Music-loving hipsters hoping to hop on the subway and soak in some Har Mar Superstar at the Northside Festival in Williasburg this June are going to have to either hitchhike or take the bus because their beloved L train will be closed for repair.
But a group of Brooklyn pols wants to make it as easy as possible for them to rock on, and are demanding the Metropolitan Transportation Authority keep the trains running from June 15 to 17 so the more than 80,000 who descend on the coolest place in the world will be able to get there via the underground.
“It is very important that the MTA follow through on its commitment to community engagement and reschedule these shutdowns,” reads a letter sent to the authority and signed by Borough President Markowitz, state Senators Daniel Squadron (D–Brooklyn Heights) and Martin Dilan (D–Bushwick), Congresswoman Carolyn Maloney (D–Greenpoint), Assemblyman Joseph Lentol (D–Greenpoint), and Councilman Stephen Levin (D–Greenpoint).
The pols said that the MTA was breaking an agreement it had made at a meeting last year to consult with community leaders before choosing weekends to shut down the L, as well as to keep the line, which runs from Manhattan to Canarsie, running during all three-day weekends.
But the MTA is scheduling service on the line during one of Williamsburg’s busiest weekends of the year, replacing the fast trains with slow-moving shuttle buses between Bedford Avenue and Canarsie, the Northside Festival, which will this year be spread out from June 13 to 20 and will include music, film and technology, typically draws upwards of 80,000 people to North Brooklyn, according to Nicole Conner, a spokeswoman for the festival.
Local businesses say Northside is Williamsburg’s biggest weekend and the MTA will be seriously harming them if customers will have to struggle to get there for three days during the festival.
“Why can’t they do this in August?

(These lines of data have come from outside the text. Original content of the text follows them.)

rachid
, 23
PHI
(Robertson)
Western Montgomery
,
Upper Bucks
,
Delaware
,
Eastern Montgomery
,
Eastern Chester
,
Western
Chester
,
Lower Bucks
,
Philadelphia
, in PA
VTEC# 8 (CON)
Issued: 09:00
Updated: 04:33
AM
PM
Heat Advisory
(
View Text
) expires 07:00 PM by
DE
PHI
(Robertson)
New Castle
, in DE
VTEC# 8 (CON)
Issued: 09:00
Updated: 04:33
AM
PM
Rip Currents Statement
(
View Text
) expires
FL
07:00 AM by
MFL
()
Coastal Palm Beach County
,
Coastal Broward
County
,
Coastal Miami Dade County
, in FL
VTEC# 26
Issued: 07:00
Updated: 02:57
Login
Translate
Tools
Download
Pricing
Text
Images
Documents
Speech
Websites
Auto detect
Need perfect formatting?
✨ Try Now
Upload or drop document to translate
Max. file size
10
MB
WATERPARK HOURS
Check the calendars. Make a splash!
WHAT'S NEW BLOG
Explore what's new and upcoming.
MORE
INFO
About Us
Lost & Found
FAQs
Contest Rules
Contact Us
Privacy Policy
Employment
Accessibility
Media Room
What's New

That’s a tough time around here,” said Caitlin Dourmashkin, manager of the Northside Merchants Association. “Or it would have been better to do earlier in the spring.”

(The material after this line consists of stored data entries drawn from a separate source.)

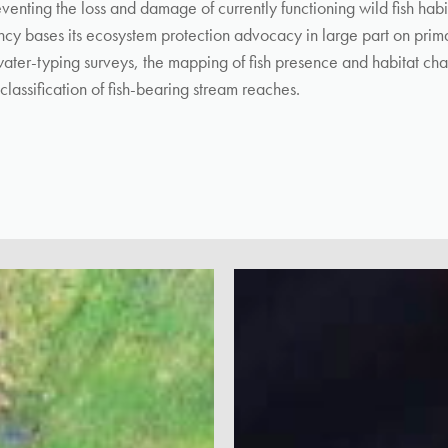
eventing the loss and damage of currently functioning wild fish habi
cy bases its ecosystem protection advocacy in large part on prima
ater-typing surveys, the mapping of fish presence and habitat char
classification of fish-bearing stream reaches.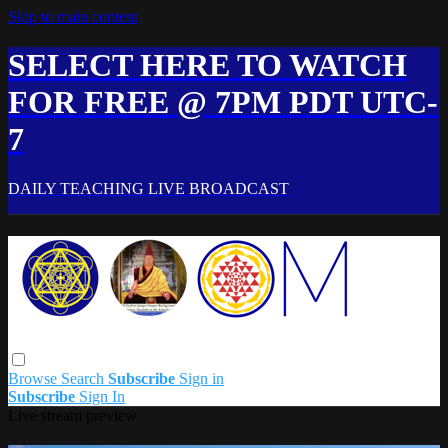
Skip to main content
SELECT HERE TO WATCH
FOR FREE @ 7PM PDT UTC-
7
DAILY TEACHING LIVE BROADCAST
Browse
Search
Subscribe
Sign in
Subscribe
Sign In
Live stream preview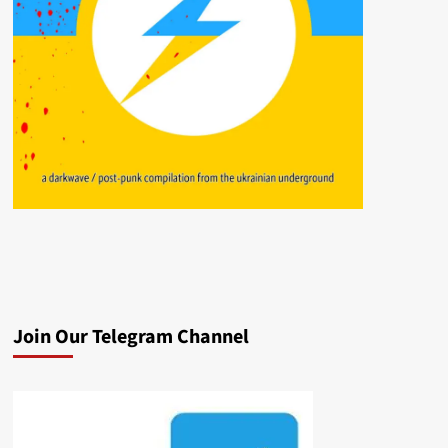
Join Our Telegram Channel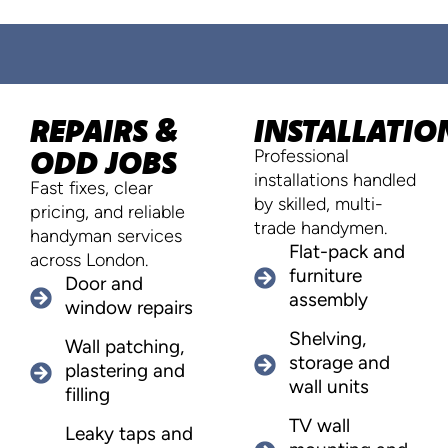
REPAIRS &
INSTALLATIO
ODD JOBS
Professional
installations handled
Fast fixes, clear
by skilled, multi-
pricing, and reliable
trade handymen.
handyman services
Flat-pack and
across London.
furniture
Door and
assembly
window repairs
Shelving,
Wall patching,
storage and
plastering and
wall units
filling
TV wall
Leaky taps and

Squadron said he knows that maintenance is essential, but that it should be done on weekends that are not as crucial to the livelihood of so many local businesses.
“North Brooklyn small businesses depend on weekend visitors that come in on the L — especially on major weekends like the Northside Festival,” said Squadron. “That’s why it’s so important for the MTA to work with the community to help mitigate the impact of L train shutdowns.”
MTA spokesman Kevin Ortiz refused said his agency is drafting a response to the complaints.
The MTA typically increase services before and after events that draw a crowd, including Yankee baseball games in the Bronx and events at the new Barclays Center.
Of course, the MTA’s construction will have no effect on a the Danish “Northside” music festival interestingly taking place on the same days in Denmark across the pond. Still, there will be no mass-transit trains taking hipsters to that festival, which features Nick Cave and the Bad Seeds, Artic Monkeys, Fun, Modest Mouse, the Flaming Lips, and a host of other acts, despite the fact that its two stages are clearly located next to some form of rail transportation.